── INPUT MATERIAL

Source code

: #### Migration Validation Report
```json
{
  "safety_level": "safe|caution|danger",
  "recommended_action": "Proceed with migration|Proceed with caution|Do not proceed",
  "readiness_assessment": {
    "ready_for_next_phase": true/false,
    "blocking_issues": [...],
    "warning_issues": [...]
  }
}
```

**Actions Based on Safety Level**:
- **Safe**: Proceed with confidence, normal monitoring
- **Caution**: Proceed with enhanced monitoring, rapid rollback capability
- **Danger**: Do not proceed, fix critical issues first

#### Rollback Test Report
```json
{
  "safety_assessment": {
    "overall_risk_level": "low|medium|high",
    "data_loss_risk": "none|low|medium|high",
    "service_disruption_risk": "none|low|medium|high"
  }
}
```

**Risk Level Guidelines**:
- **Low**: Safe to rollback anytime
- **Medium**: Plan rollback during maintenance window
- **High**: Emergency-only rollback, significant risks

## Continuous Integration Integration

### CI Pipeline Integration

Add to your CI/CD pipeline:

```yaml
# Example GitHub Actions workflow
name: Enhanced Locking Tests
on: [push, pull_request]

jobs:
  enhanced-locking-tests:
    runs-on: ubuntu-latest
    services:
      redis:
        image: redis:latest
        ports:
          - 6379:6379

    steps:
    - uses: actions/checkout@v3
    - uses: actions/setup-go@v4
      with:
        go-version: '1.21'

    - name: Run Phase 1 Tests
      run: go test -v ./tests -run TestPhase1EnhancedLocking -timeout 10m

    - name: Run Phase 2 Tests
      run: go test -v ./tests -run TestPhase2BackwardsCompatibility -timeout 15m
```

────
── INPUT MATERIAL

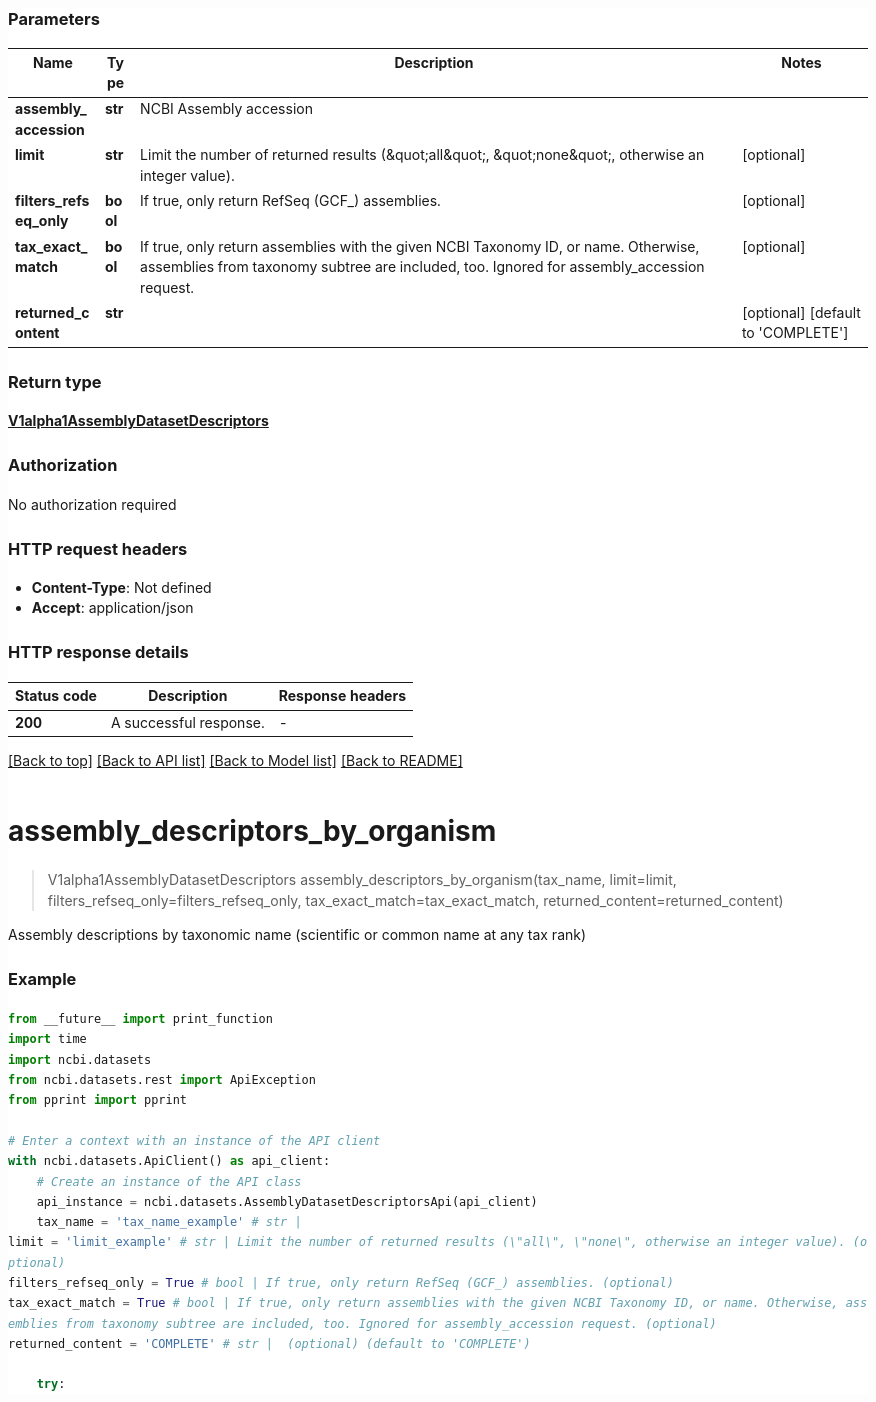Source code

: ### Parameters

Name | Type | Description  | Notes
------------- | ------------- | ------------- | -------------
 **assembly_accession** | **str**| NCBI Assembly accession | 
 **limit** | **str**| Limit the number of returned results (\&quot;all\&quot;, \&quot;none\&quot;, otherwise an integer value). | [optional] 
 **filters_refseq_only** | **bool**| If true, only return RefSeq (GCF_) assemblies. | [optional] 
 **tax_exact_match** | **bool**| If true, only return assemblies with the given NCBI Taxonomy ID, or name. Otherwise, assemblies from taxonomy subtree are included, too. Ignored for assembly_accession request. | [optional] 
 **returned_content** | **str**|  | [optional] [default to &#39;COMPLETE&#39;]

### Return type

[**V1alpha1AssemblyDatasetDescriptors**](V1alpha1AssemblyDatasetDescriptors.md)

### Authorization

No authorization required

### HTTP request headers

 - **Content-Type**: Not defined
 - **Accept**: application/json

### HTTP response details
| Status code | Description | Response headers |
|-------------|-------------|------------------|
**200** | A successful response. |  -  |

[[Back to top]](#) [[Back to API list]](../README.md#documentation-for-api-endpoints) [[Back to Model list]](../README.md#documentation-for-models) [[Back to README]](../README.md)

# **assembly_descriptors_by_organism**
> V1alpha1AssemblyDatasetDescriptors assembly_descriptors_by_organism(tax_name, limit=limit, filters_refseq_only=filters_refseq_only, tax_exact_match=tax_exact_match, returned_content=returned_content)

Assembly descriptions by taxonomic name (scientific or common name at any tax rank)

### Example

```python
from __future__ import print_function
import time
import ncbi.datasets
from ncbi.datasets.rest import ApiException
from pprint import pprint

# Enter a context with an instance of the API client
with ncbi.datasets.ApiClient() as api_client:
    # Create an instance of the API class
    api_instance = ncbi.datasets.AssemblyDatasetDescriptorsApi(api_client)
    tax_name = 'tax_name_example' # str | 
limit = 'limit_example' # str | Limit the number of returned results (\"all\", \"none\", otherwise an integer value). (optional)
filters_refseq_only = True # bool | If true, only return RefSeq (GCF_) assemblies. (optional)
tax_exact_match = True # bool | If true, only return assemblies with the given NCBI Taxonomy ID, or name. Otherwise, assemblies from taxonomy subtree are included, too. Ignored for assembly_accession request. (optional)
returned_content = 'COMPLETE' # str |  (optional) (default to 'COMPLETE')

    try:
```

────

**WHAT TO WORK ON**
Read the data above. Pull out each line in which the string "number" appears.

**ANSWER TO THIS PROBLEM**
 **limit** | **str**| Limit the number of returned results (\&quot;all\&quot;, \&quot;none\&quot;, otherwise an integer value). | [optional] 
limit = 'limit_example' # str | Limit the number of returned results (\"all\", \"none\", otherwise an integer value). (optional)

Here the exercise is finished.